--- SUPPLIED RECORDS Enclosed Below ---
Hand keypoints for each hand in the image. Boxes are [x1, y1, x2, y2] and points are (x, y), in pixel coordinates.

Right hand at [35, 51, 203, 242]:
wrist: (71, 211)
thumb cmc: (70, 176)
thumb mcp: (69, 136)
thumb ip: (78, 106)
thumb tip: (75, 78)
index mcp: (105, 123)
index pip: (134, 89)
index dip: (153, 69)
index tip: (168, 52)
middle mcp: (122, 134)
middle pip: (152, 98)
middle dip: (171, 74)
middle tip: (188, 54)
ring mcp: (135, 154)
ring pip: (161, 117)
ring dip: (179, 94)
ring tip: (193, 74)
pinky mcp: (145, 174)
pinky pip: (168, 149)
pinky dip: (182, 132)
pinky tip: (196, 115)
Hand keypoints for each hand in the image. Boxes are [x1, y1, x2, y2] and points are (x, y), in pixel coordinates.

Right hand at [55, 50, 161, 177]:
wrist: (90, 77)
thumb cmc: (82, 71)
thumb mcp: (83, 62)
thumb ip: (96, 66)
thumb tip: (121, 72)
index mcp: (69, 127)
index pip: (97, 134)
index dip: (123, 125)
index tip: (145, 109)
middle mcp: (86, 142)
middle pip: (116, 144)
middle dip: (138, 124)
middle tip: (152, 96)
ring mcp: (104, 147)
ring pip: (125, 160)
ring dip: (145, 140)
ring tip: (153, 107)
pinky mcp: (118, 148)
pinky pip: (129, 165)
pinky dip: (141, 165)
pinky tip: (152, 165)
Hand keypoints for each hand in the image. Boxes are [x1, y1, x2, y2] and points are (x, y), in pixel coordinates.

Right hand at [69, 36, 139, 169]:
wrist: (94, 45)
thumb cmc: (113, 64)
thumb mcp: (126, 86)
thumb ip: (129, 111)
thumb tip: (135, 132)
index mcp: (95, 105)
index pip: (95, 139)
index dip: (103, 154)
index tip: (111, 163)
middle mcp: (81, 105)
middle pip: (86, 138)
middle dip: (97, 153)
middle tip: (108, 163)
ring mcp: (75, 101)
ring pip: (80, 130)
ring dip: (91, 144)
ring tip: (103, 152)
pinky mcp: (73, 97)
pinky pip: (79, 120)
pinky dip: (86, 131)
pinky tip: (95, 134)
--- End of Enclosed SUPPLIED RECORDS ---
_DIRECTIONS_
Write the number of lines in the data above that contain "ring", adding no other words.

_SOLUTION FOR THIS TASK_
12